Israel, Defense Minister Gantz vowed, “will continue to act against terror in any manner in which it acts and in every place.” His office added that “the defense establishment, through the National Bureau for Counter Terror Financing in the Ministry of Defense, will pursue terrorist organizations in Israel and around the world, and will work to sever the chain of distribution for terror funding.”
For Hamas, the terror financing network is just one source of funding for its military wing, the Izz ad-Din Al-Qassam Brigades, which is estimated at around 30,000 operatives, and armed with a growing arsenal of rockets, drones, bomb boats, combat tunnels, and elite terror squads designed to infiltrate Israel.
Hamas is increasingly desperate to find solutions for Gaza’s growing civilian economic-humanitarian needs, which it has neglected due to its prioritization of the military wing.
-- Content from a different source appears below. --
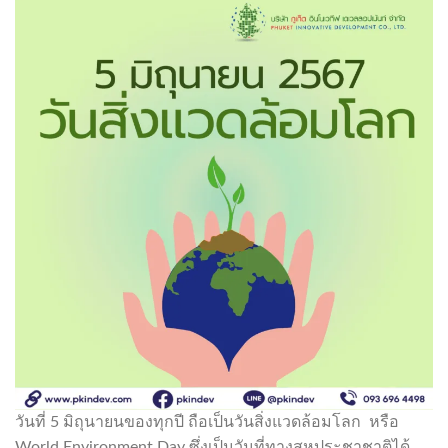
วันที่ 5 มิถุนายนของทุกปี ถือเป็นวันสิ่งแวดล้อมโลก หรือ
World Environment Day ซึ่งเป็นวันที่ทางสหประชาชาติได้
A recent unofficial truce reached with Israel was enabled partly by an agreement by Qatar to increase its funding to the Gaza Strip. According to reports, the Qatari aid package was increased from $25 million to $30 million a month (some reports say $34 million), which goes to tens of thousands of Gazan families, and includes $10 million a month for the purchase of fuel for Gaza’s local power station.
Qatar transferred more than $1.1 billion to Gazans between 2012-18, reflecting the Gulf state’s desire to influence the Strip.
Taxes Hamas imposes on goods entering the Strip from Egypt, such as gasoline and cigarettes, raised $500 million in 2018. Unfortunately, most of that money goes to the military wing, and Hamas seeks funding from outside players to prevent an economic meltdown among its civilians.
The latest example of how Hamas uses some of its funds surfaced Monday, when the Shin Bet announced that it had uncovered a Hamas plot to recruit an Israeli Arab citizen, teach him to make explosives, and direct him to attack a target in Israel.
According to the Shin Bet, the citizen, 30-year-old Mahmoud Maqdad, is married to a Gazan woman and traveled back and forth between Israel and Gaza. He plotted to bomb a bus station outside of a large shopping center in the southern part of central Israel.
A senior Shin Bet source added that the Hamas military wing is investing significant efforts in setting up a terror infrastructure in Israel “as part of its systematic and broad activities vis-à-vis Judea and Samaria [the West Bank]. This underlines the strategy that the Hamas leadership continues to lead to destabilize the area all of the time, despite and alongside the efforts to reach a [truce] arrangement.”